Merdekakanlah mereka berdua, jika engkau suka!" Abu Bakar berkata: "Berapa harga keduanya?" Wanita itu berkata: "Sekian dan sekian." Abu Bakar berkata: "Aku beli keduanya dengan harga tersebut, dan keduanya menjadi orang merdeka." Abu Bakar berkata kepada An-Nahdiyyah dan putrinya: "Berhentilah membuat tepung itu!" An-Nahdiyyah dan putrinya berkata: "Wahai Abu Bakar, bagaimana kalau kami selesaikan dulu pembuatan tepung ini, jika telah selesai, baru kami kembalikan kepadanya?" Abu Bakar kemudian berkata: "Terserah kalian berdua." Abu Bakar berjalan melewati budak Muslimah Bani Muammil di perkampungan Bani Adi bin Ka'ab.
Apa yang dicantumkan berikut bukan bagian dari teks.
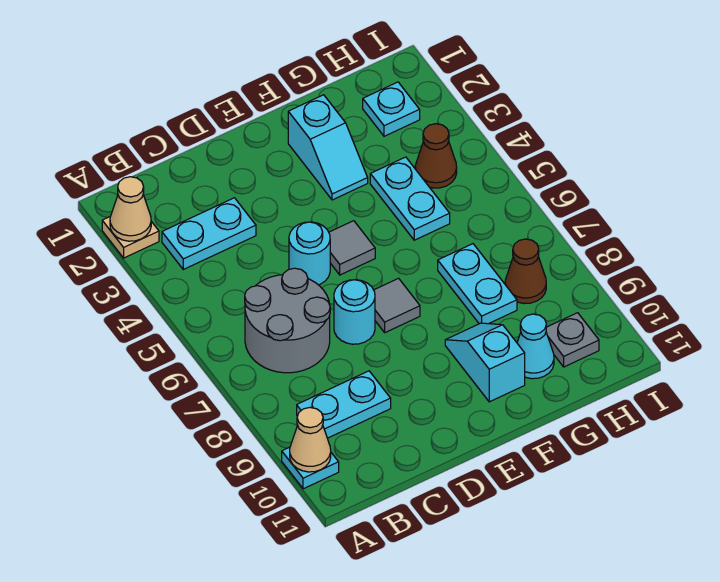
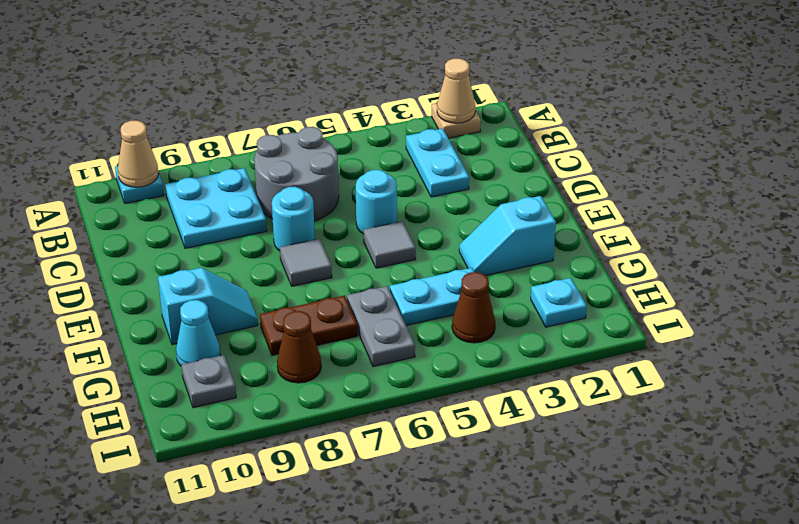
cyan plate B9:C9 level 1 -> cyan plate B8:C9 level 1
none -> grey plate G6:H6 level 1
cyan plate G7:G8 level 1 -> brown plate G7:G8 level 1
Ketika itu Umar bin Khaththab menyiksanya agar ia meninggalkan agama Islam. Umar bin Khaththab yang waktu itu masih musyrik tidak henti-hentinya menyiksa budak wanita tersebut hingga ia kelelahan sendiri. Umar bin Khaththab berkata: "Aku berhenti menyiksamu hanyalah karena kelelahan." Budak wanita itu berkata: "Demikianlah Allah berbuat terhadap dirimu." Kemudian Abu Bakar membeli budak wanita tersebut dan memerdekakannya.
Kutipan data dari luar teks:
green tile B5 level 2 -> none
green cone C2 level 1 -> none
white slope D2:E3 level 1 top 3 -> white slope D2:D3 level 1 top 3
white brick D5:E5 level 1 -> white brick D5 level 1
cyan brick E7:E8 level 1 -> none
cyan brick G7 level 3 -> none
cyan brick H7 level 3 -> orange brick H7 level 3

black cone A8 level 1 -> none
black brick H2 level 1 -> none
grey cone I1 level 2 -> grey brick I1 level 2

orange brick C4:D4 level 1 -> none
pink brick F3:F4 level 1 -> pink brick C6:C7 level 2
Ibnu Ishaq berkata: Muhammad bin Abdullah bin Abu Atiq bercerita kepadaku dari Amir bin Abdullah bin Zubair dari sebagian keluarganya yang berkata: Abu Quhafah berkata kepada Abu Bakar: "Aku lihat engkau cenderung memerdekakan budak-budak yang lemah. Andai saja engkau memerdekakan budak-budak yang kuat, niscaya mereka siap untuk melindungimu." Abu Bakar berkata: "Wahai ayahanda, aku hanya melakukan apa yang Allah inginkan." Salah seorang dari keluarga Abu Bakar berkata bahwa Allah menurunkan ayat-ayat tentang Abu Bakar dan tentang ucapan ayahnya kepadanya:

فَأَمَّا مَنْ أَعْطَىٰ وَٱتَّقَىٰ. وَصَدَّقَ بِٱلْحُسْنَىٰ. فَسَنُيَسِّرُهُۥ لِلْيُسْرَىٰ. وَأَمَّا مَنۢ بَخِلَ وَٱسْتَغْنَىٰ. وَكَذَّبَ بِٱلْحُسْنَىٰ. فَسَنُيَسِّرُهُۥ لِلْعُسْرَىٰ. وَمَا يُغْنِى عَنْهُ مَالُهُۥٓ إِذَا تَرَدَّىٰٓ. إِنَّ عَلَيْنَا لَلْهُدَىٰ. وَإِنَّ لَنَا لَلْءَاخِرَةَ وَٱلْأُولَىٰ. فَأَنذَرْتُكُمْ نَارًا تَلَظَّىٰ. لَا يَصْلَىٰهَآ إِلَّا ٱلْأَشْقَى. ٱلَّذِى كَذَّبَ وَتَوَلَّىٰ. وَسَيُجَنَّبُهَا ٱلْأَتْقَى. ٱلَّذِى يُؤْتِى مَالَهُۥ يَتَزَكَّىٰ. وَمَا لِأَحَدٍ عِندَهُۥ مِن نِّعْمَةٍ تُجْزَىٰٓ. إِلَّا ٱبْتِغَآءَ وَجْهِ رَبِّهِ ٱلْأَعْلَىٰ. وَلَسَوْفَ يَرْضَىٰ
Adapun orang yang memberikan (hartanya di jalan Allah) dan bertakwa, dan membenarkan adanya pahala yang terbaik (surga), maka Kami kelak akan menyiapkan baginya jalan yang mudah. Dan adapun orang-orang yang bakhil dan merasa dirinya cukup, serta mendustakan pahala yang terbaik, maka kelak Kami akan menyiapkan baginya (jalan) yang sukar. Dan hartanya tidak bermanfaat baginya apabila ia telah binasa. Sesungguhnya kewajiban Kamilah memberi petunjuk, dan sesungguhnya kepunyaan Kamilah akhirat dan dunia. Maka Kami memperingatkan kamu dengan neraka yang menyala-nyala. Tidak ada yang masuk ke dalamnya kecuali orang yang paling celaka, yang mendustakan (kebenaran) dan berpaling (dari iman). Dan kelak akan dijauhkan orang yang paling takwa dari neraka itu, yang menafkahkan hartanya (di jalan Allah) untuk membersihkannya, yang menafkahkan hartanya (di jalan Allah) untuk membersihkannya, tetapi (dia memberikan itu semata-mata) karena mencari keridaan Tuhannya Yang Maha Tinggi. Dan kelak dia benar-benar mendapat kepuasan. (QS. al-Lail: 5-21).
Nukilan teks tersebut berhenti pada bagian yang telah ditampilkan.